• [Records for the task]:
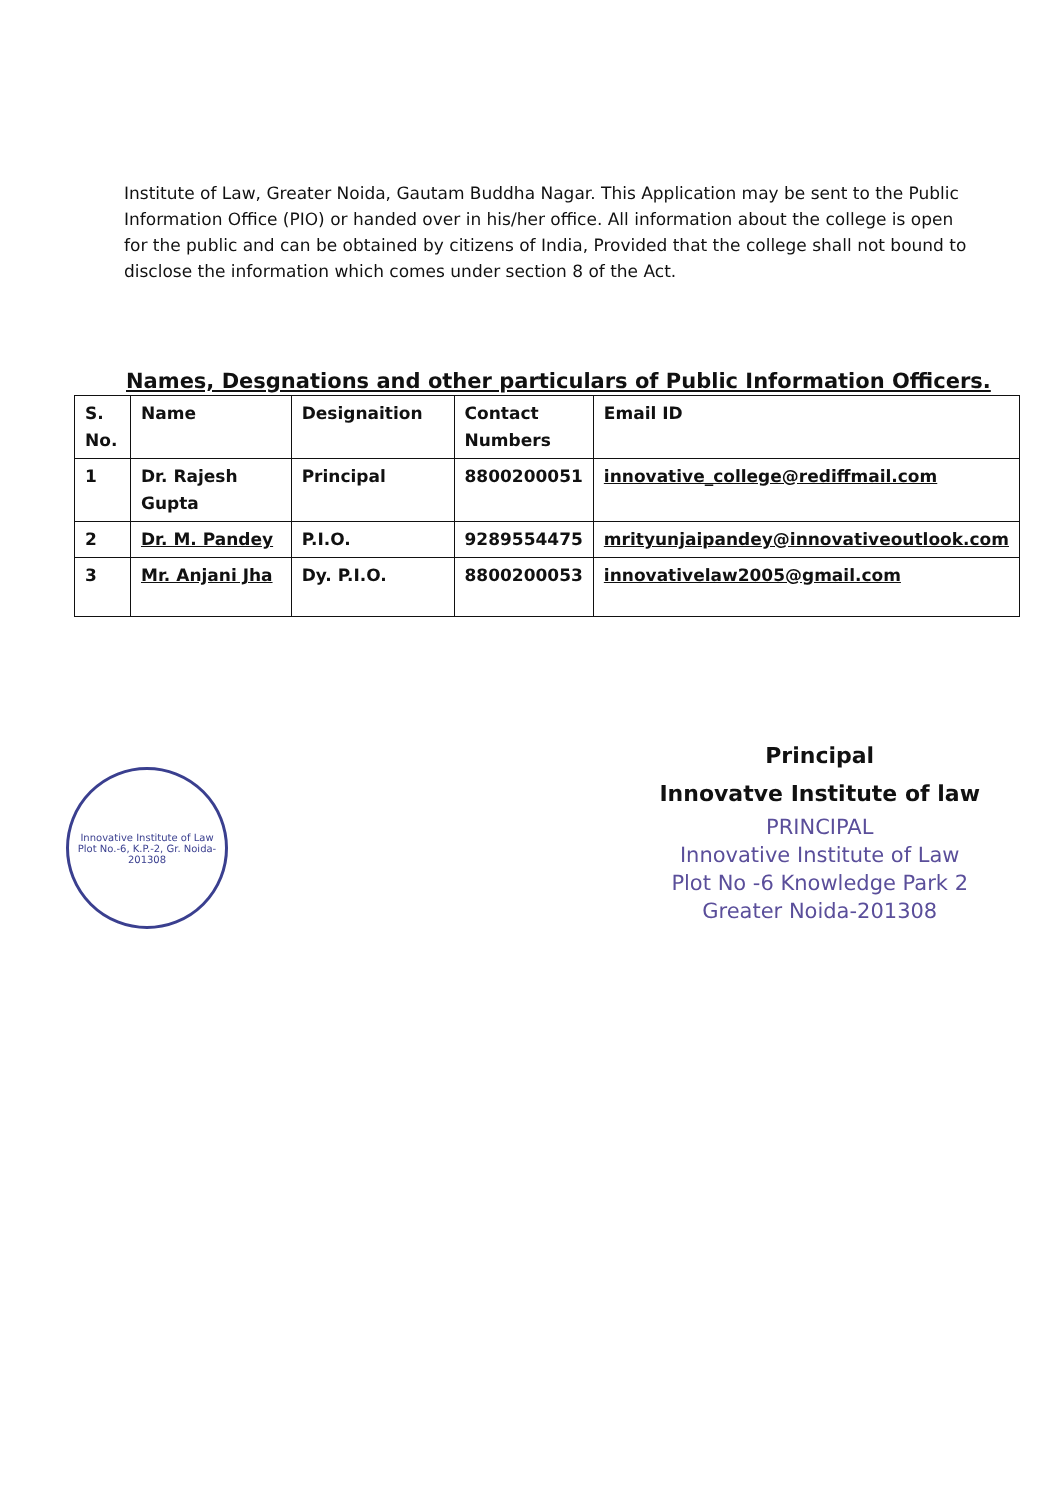Institute of Law, Greater Noida, Gautam Buddha Nagar. This Application may be sent to the Public Information Office (PIO) or handed over in his/her office. All information about the college is open for the public and can be obtained by citizens of India, Provided that the college shall not bound to disclose the information which comes under section 8 of the Act.
Names, Desgnations and other particulars of Public Information Officers.
| S. No. | Name | Designaition | Contact Numbers | Email ID |
| 1 | Dr. Rajesh Gupta | Principal | 8800200051 | innovative_college@rediffmail.com |
| 2 | Dr. M. Pandey | P.I.O. | 9289554475 | mrityunjaipandey@innovativeoutlook.com |
| 3 | Mr. Anjani Jha | Dy. P.I.O. | 8800200053 | innovativelaw2005@gmail.com |
Innovative Institute of Law
Plot No.-6, K.P.-2, Gr. Noida-201308
Principal
Innovatve Institute of law
PRINCIPAL
Innovative Institute of Law
Plot No -6 Knowledge Park 2
Greater Noida-201308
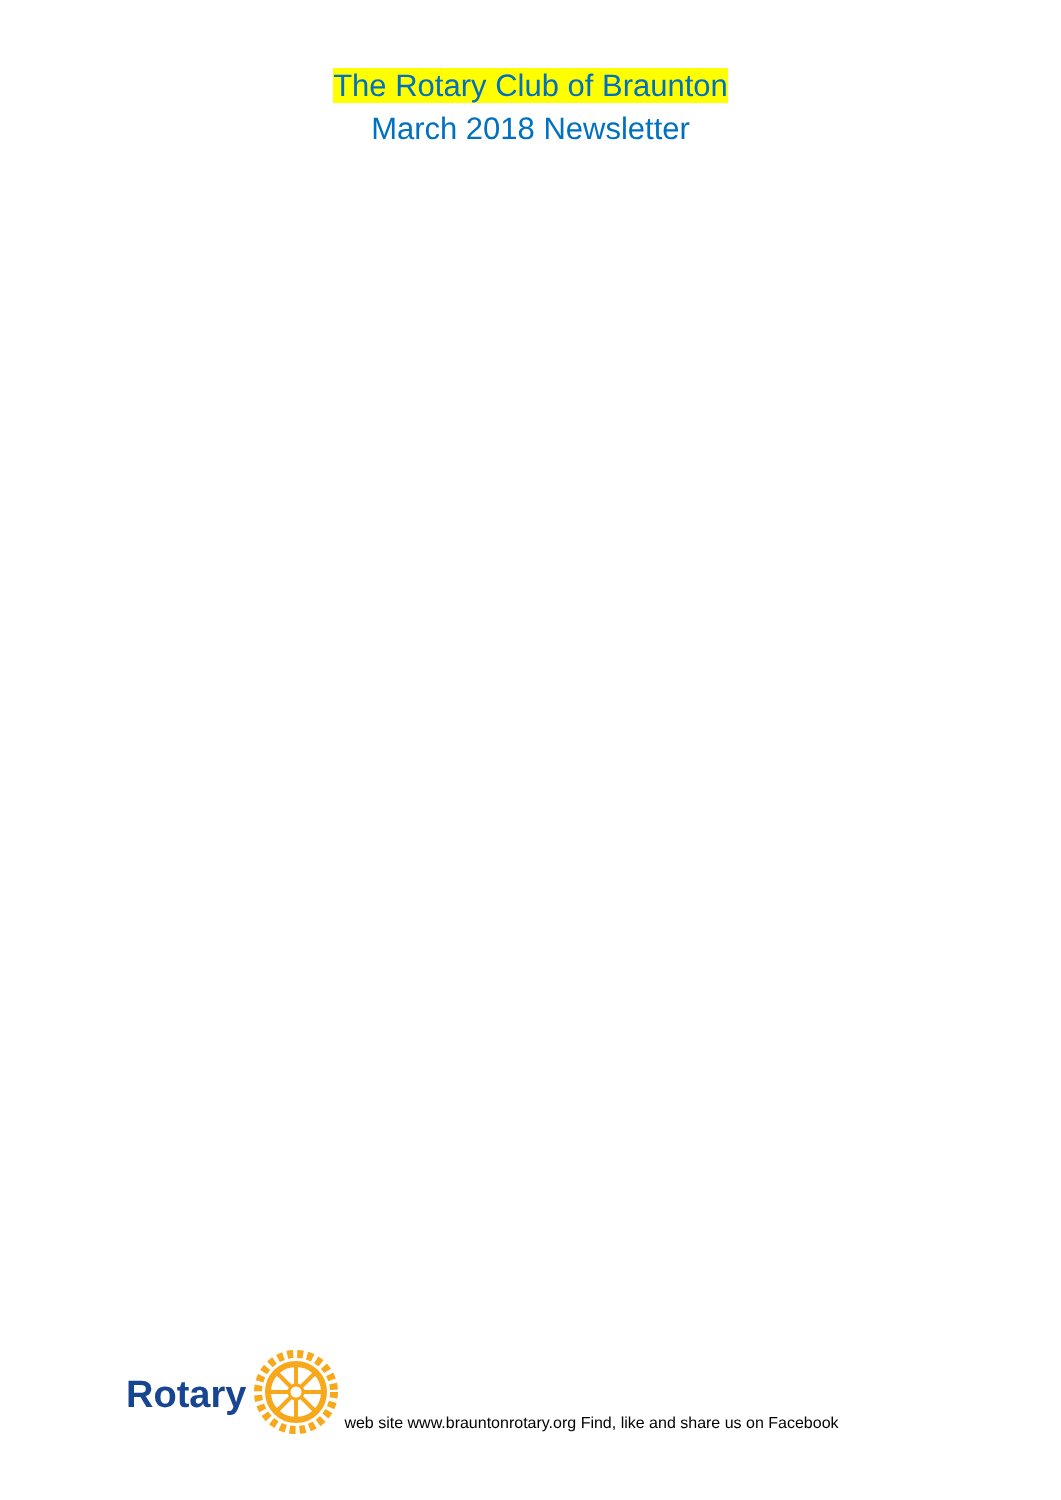The Rotary Club of Braunton
March 2018 Newsletter
Rotary web site www.brauntonrotary.org Find, like and share us on Facebook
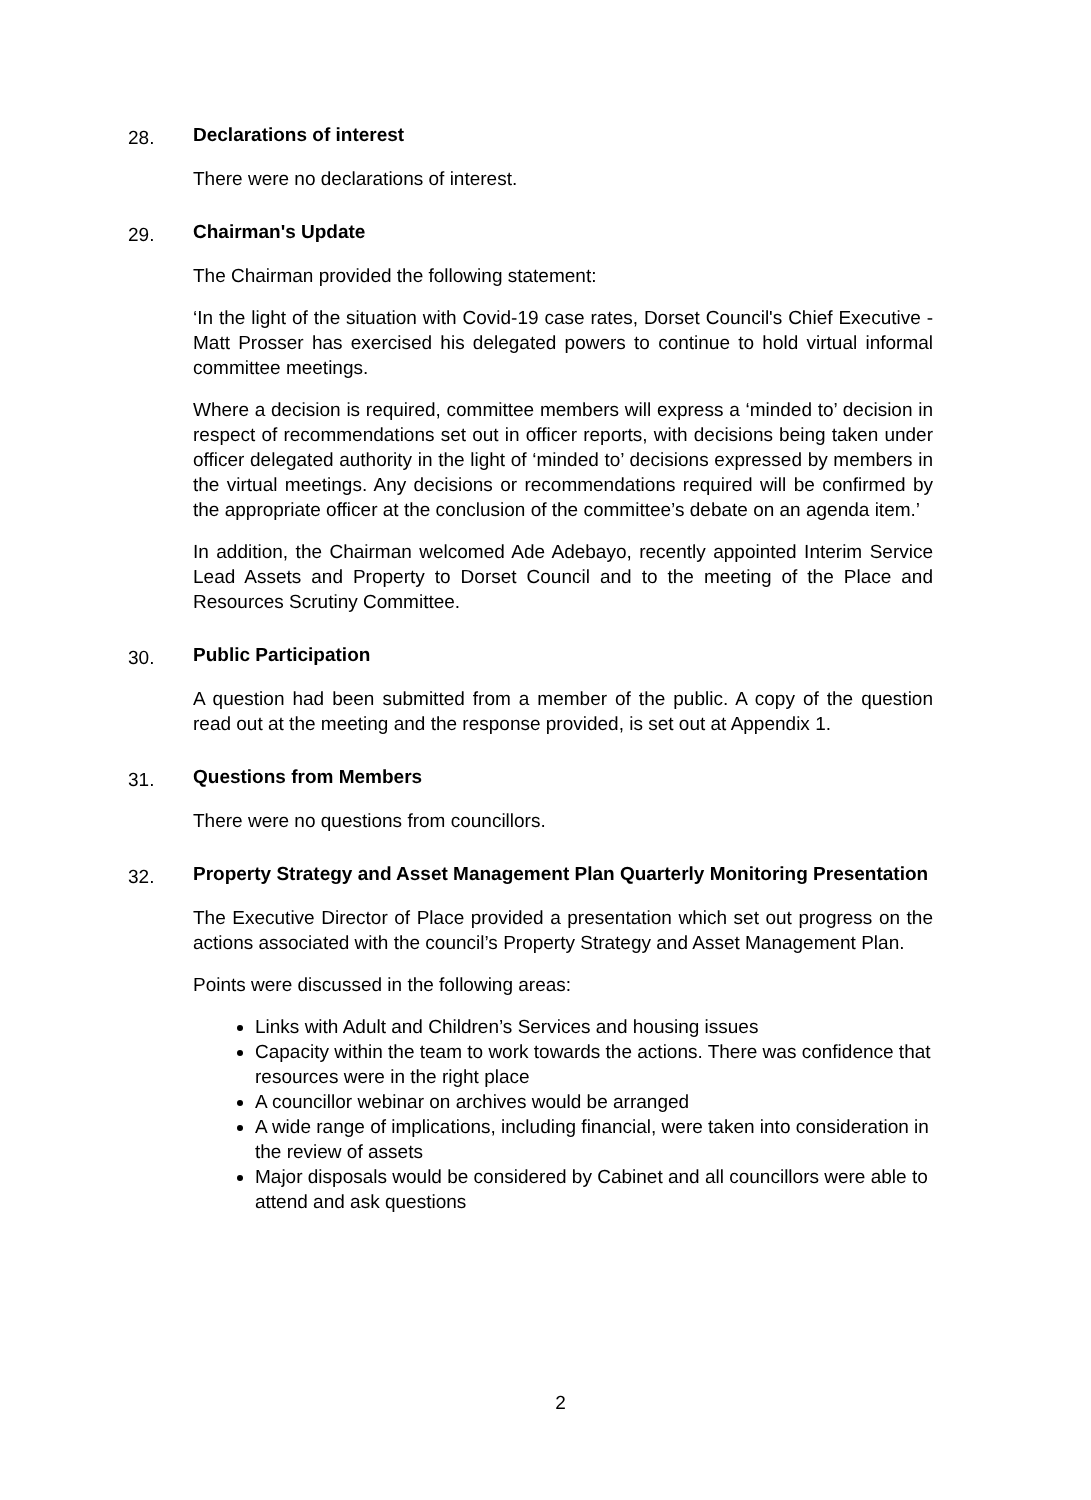28.
Declarations of interest
There were no declarations of interest.
29.
Chairman's Update
The Chairman provided the following statement:
‘In the light of the situation with Covid-19 case rates, Dorset Council's Chief Executive - Matt Prosser has exercised his delegated powers to continue to hold virtual informal committee meetings.
Where a decision is required, committee members will express a ‘minded to’ decision in respect of recommendations set out in officer reports, with decisions being taken under officer delegated authority in the light of ‘minded to’ decisions expressed by members in the virtual meetings. Any decisions or recommendations required will be confirmed by the appropriate officer at the conclusion of the committee’s debate on an agenda item.’
In addition, the Chairman welcomed Ade Adebayo, recently appointed Interim Service Lead Assets and Property to Dorset Council and to the meeting of the Place and Resources Scrutiny Committee.
30.
Public Participation
A question had been submitted from a member of the public. A copy of the question read out at the meeting and the response provided, is set out at Appendix 1.
31.
Questions from Members
There were no questions from councillors.
32.
Property Strategy and Asset Management Plan Quarterly Monitoring Presentation
The Executive Director of Place provided a presentation which set out progress on the actions associated with the council’s Property Strategy and Asset Management Plan.
Points were discussed in the following areas:
Links with Adult and Children’s Services and housing issues
Capacity within the team to work towards the actions. There was confidence that resources were in the right place
A councillor webinar on archives would be arranged
A wide range of implications, including financial, were taken into consideration in the review of assets
Major disposals would be considered by Cabinet and all councillors were able to attend and ask questions
2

• [Task]: Nothing but a number is asked for: how many lines of the records contain the word "Executive"?

• [Answer section]: 2